[Data items]

^^^^^^^^

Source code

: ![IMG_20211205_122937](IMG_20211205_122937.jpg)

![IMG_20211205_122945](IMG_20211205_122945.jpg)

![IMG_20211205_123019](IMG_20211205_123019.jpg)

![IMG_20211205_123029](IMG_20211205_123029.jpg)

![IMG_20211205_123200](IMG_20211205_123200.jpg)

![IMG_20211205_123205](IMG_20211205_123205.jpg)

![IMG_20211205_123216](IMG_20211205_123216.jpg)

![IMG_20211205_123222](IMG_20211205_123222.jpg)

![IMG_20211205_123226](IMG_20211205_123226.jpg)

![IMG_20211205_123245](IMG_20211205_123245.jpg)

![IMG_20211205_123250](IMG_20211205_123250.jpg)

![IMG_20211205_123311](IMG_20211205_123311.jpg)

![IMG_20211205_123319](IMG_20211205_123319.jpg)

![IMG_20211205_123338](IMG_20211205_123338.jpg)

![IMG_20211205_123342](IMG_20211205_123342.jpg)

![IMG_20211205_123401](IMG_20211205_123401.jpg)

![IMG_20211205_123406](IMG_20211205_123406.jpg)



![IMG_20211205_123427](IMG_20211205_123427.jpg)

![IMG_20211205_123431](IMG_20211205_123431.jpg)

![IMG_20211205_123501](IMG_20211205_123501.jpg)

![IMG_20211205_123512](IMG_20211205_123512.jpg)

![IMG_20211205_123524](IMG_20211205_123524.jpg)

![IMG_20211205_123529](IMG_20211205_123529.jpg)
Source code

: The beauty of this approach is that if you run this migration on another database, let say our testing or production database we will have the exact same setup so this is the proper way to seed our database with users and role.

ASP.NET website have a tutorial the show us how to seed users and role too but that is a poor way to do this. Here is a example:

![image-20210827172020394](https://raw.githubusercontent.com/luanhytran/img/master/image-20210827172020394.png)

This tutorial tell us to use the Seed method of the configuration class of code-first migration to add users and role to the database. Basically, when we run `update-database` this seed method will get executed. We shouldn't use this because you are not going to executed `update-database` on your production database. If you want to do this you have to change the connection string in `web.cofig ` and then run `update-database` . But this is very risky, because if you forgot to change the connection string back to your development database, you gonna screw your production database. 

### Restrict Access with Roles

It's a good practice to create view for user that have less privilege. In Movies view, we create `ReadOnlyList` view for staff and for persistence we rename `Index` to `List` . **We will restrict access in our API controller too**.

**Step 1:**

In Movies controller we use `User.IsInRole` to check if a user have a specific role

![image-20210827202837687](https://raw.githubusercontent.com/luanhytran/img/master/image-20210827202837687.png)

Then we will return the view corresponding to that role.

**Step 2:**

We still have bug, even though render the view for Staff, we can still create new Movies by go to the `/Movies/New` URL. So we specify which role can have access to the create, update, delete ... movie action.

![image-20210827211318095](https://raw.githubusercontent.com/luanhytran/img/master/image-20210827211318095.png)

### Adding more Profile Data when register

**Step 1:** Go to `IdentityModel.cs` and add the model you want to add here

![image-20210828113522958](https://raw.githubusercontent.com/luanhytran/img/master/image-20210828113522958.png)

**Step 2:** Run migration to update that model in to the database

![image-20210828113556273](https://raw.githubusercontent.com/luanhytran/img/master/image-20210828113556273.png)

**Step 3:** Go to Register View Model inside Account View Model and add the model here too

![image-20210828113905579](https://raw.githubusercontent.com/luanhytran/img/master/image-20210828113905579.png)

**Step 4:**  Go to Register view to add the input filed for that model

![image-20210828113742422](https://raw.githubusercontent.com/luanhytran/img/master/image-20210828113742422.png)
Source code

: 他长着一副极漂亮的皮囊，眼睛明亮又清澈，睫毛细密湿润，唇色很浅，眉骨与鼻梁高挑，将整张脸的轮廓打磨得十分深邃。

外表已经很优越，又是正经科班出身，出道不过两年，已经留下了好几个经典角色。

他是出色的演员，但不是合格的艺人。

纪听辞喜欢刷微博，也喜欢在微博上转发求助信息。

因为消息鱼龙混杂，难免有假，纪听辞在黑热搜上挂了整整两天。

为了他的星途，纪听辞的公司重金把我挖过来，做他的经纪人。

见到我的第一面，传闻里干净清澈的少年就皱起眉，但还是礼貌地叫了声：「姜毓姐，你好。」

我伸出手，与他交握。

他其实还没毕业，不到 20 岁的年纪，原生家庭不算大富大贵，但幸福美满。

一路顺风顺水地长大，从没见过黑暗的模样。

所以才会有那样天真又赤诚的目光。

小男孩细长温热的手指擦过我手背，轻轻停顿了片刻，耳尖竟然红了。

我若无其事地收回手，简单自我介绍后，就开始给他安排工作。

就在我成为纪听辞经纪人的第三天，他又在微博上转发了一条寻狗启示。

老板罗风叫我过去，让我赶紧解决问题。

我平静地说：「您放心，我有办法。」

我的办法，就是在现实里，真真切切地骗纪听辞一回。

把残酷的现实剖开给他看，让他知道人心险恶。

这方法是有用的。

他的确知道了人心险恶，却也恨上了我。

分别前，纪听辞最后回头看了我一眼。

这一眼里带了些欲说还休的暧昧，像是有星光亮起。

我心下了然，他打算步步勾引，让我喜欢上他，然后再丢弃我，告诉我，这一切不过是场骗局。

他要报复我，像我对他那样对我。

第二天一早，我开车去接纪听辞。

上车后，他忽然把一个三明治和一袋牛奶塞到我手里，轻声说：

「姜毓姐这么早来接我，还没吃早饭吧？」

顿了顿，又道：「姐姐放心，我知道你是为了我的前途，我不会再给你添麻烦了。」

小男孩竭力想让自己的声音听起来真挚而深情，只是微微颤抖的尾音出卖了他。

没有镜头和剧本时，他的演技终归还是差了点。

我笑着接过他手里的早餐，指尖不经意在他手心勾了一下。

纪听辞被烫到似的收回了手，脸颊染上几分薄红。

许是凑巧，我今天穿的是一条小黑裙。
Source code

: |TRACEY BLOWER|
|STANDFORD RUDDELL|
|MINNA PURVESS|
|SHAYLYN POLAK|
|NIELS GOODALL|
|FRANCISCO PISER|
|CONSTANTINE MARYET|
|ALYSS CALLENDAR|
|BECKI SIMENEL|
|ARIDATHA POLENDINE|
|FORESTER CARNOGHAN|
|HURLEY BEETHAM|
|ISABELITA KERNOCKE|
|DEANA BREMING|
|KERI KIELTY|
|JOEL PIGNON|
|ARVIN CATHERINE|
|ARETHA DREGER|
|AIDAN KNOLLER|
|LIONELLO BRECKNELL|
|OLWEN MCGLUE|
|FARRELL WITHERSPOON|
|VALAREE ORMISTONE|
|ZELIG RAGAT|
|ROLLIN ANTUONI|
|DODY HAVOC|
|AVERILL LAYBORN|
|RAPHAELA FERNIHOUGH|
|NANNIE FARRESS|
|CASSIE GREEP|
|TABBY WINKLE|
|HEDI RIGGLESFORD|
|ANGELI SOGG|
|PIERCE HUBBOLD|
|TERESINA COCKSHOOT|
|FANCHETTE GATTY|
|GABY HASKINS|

^^^^^^^^

### Work required
Reproduce the entire listing above, substituting "Original source" for each occurrence of "Source code" and leaving all other text unchanged.

### Exercise answer
Original source

: ![IMG_20211205_122937](IMG_20211205_122937.jpg)

![IMG_20211205_122945](IMG_20211205_122945.jpg)

![IMG_20211205_123019](IMG_20211205_123019.jpg)

![IMG_20211205_123029](IMG_20211205_123029.jpg)

![IMG_20211205_123200](IMG_20211205_123200.jpg)

![IMG_20211205_123205](IMG_20211205_123205.jpg)

![IMG_20211205_123216](IMG_20211205_123216.jpg)

![IMG_20211205_123222](IMG_20211205_123222.jpg)

![IMG_20211205_123226](IMG_20211205_123226.jpg)

![IMG_20211205_123245](IMG_20211205_123245.jpg)

![IMG_20211205_123250](IMG_20211205_123250.jpg)

![IMG_20211205_123311](IMG_20211205_123311.jpg)

![IMG_20211205_123319](IMG_20211205_123319.jpg)

![IMG_20211205_123338](IMG_20211205_123338.jpg)

![IMG_20211205_123342](IMG_20211205_123342.jpg)

![IMG_20211205_123401](IMG_20211205_123401.jpg)

![IMG_20211205_123406](IMG_20211205_123406.jpg)



![IMG_20211205_123427](IMG_20211205_123427.jpg)

![IMG_20211205_123431](IMG_20211205_123431.jpg)

![IMG_20211205_123501](IMG_20211205_123501.jpg)

![IMG_20211205_123512](IMG_20211205_123512.jpg)

![IMG_20211205_123524](IMG_20211205_123524.jpg)

![IMG_20211205_123529](IMG_20211205_123529.jpg)
Original source

: The beauty of this approach is that if you run this migration on another database, let say our testing or production database we will have the exact same setup so this is the proper way to seed our database with users and role.

ASP.NET website have a tutorial the show us how to seed users and role too but that is a poor way to do this. Here is a example:

![image-20210827172020394](https://raw.githubusercontent.com/luanhytran/img/master/image-20210827172020394.png)

This tutorial tell us to use the Seed method of the configuration class of code-first migration to add users and role to the database. Basically, when we run `update-database` this seed method will get executed. We shouldn't use this because you are not going to executed `update-database` on your production database. If you want to do this you have to change the connection string in `web.cofig ` and then run `update-database` . But this is very risky, because if you forgot to change the connection string back to your development database, you gonna screw your production database. 

### Restrict Access with Roles

It's a good practice to create view for user that have less privilege. In Movies view, we create `ReadOnlyList` view for staff and for persistence we rename `Index` to `List` . **We will restrict access in our API controller too**.

**Step 1:**

In Movies controller we use `User.IsInRole` to check if a user have a specific role

![image-20210827202837687](https://raw.githubusercontent.com/luanhytran/img/master/image-20210827202837687.png)

Then we will return the view corresponding to that role.

**Step 2:**

We still have bug, even though render the view for Staff, we can still create new Movies by go to the `/Movies/New` URL. So we specify which role can have access to the create, update, delete ... movie action.

![image-20210827211318095](https://raw.githubusercontent.com/luanhytran/img/master/image-20210827211318095.png)

### Adding more Profile Data when register

**Step 1:** Go to `IdentityModel.cs` and add the model you want to add here

![image-20210828113522958](https://raw.githubusercontent.com/luanhytran/img/master/image-20210828113522958.png)

**Step 2:** Run migration to update that model in to the database

![image-20210828113556273](https://raw.githubusercontent.com/luanhytran/img/master/image-20210828113556273.png)

**Step 3:** Go to Register View Model inside Account View Model and add the model here too

![image-20210828113905579](https://raw.githubusercontent.com/luanhytran/img/master/image-20210828113905579.png)

**Step 4:**  Go to Register view to add the input filed for that model

![image-20210828113742422](https://raw.githubusercontent.com/luanhytran/img/master/image-20210828113742422.png)
Original source

: 他长着一副极漂亮的皮囊，眼睛明亮又清澈，睫毛细密湿润，唇色很浅，眉骨与鼻梁高挑，将整张脸的轮廓打磨得十分深邃。

外表已经很优越，又是正经科班出身，出道不过两年，已经留下了好几个经典角色。

他是出色的演员，但不是合格的艺人。

纪听辞喜欢刷微博，也喜欢在微博上转发求助信息。

因为消息鱼龙混杂，难免有假，纪听辞在黑热搜上挂了整整两天。

为了他的星途，纪听辞的公司重金把我挖过来，做他的经纪人。

见到我的第一面，传闻里干净清澈的少年就皱起眉，但还是礼貌地叫了声：「姜毓姐，你好。」

我伸出手，与他交握。

他其实还没毕业，不到 20 岁的年纪，原生家庭不算大富大贵，但幸福美满。

一路顺风顺水地长大，从没见过黑暗的模样。

所以才会有那样天真又赤诚的目光。

小男孩细长温热的手指擦过我手背，轻轻停顿了片刻，耳尖竟然红了。

我若无其事地收回手，简单自我介绍后，就开始给他安排工作。

就在我成为纪听辞经纪人的第三天，他又在微博上转发了一条寻狗启示。

老板罗风叫我过去，让我赶紧解决问题。

我平静地说：「您放心，我有办法。」

我的办法，就是在现实里，真真切切地骗纪听辞一回。

把残酷的现实剖开给他看，让他知道人心险恶。

这方法是有用的。

他的确知道了人心险恶，却也恨上了我。

分别前，纪听辞最后回头看了我一眼。

这一眼里带了些欲说还休的暧昧，像是有星光亮起。

我心下了然，他打算步步勾引，让我喜欢上他，然后再丢弃我，告诉我，这一切不过是场骗局。

他要报复我，像我对他那样对我。

第二天一早，我开车去接纪听辞。

上车后，他忽然把一个三明治和一袋牛奶塞到我手里，轻声说：

「姜毓姐这么早来接我，还没吃早饭吧？」

顿了顿，又道：「姐姐放心，我知道你是为了我的前途，我不会再给你添麻烦了。」

小男孩竭力想让自己的声音听起来真挚而深情，只是微微颤抖的尾音出卖了他。

没有镜头和剧本时，他的演技终归还是差了点。

我笑着接过他手里的早餐，指尖不经意在他手心勾了一下。

纪听辞被烫到似的收回了手，脸颊染上几分薄红。

许是凑巧，我今天穿的是一条小黑裙。
Original source

: |TRACEY BLOWER|
|STANDFORD RUDDELL|
|MINNA PURVESS|
|SHAYLYN POLAK|
|NIELS GOODALL|
|FRANCISCO PISER|
|CONSTANTINE MARYET|
|ALYSS CALLENDAR|
|BECKI SIMENEL|
|ARIDATHA POLENDINE|
|FORESTER CARNOGHAN|
|HURLEY BEETHAM|
|ISABELITA KERNOCKE|
|DEANA BREMING|
|KERI KIELTY|
|JOEL PIGNON|
|ARVIN CATHERINE|
|ARETHA DREGER|
|AIDAN KNOLLER|
|LIONELLO BRECKNELL|
|OLWEN MCGLUE|
|FARRELL WITHERSPOON|
|VALAREE ORMISTONE|
|ZELIG RAGAT|
|ROLLIN ANTUONI|
|DODY HAVOC|
|AVERILL LAYBORN|
|RAPHAELA FERNIHOUGH|
|NANNIE FARRESS|
|CASSIE GREEP|
|TABBY WINKLE|
|HEDI RIGGLESFORD|
|ANGELI SOGG|
|PIERCE HUBBOLD|
|TERESINA COCKSHOOT|
|FANCHETTE GATTY|
|GABY HASKINS|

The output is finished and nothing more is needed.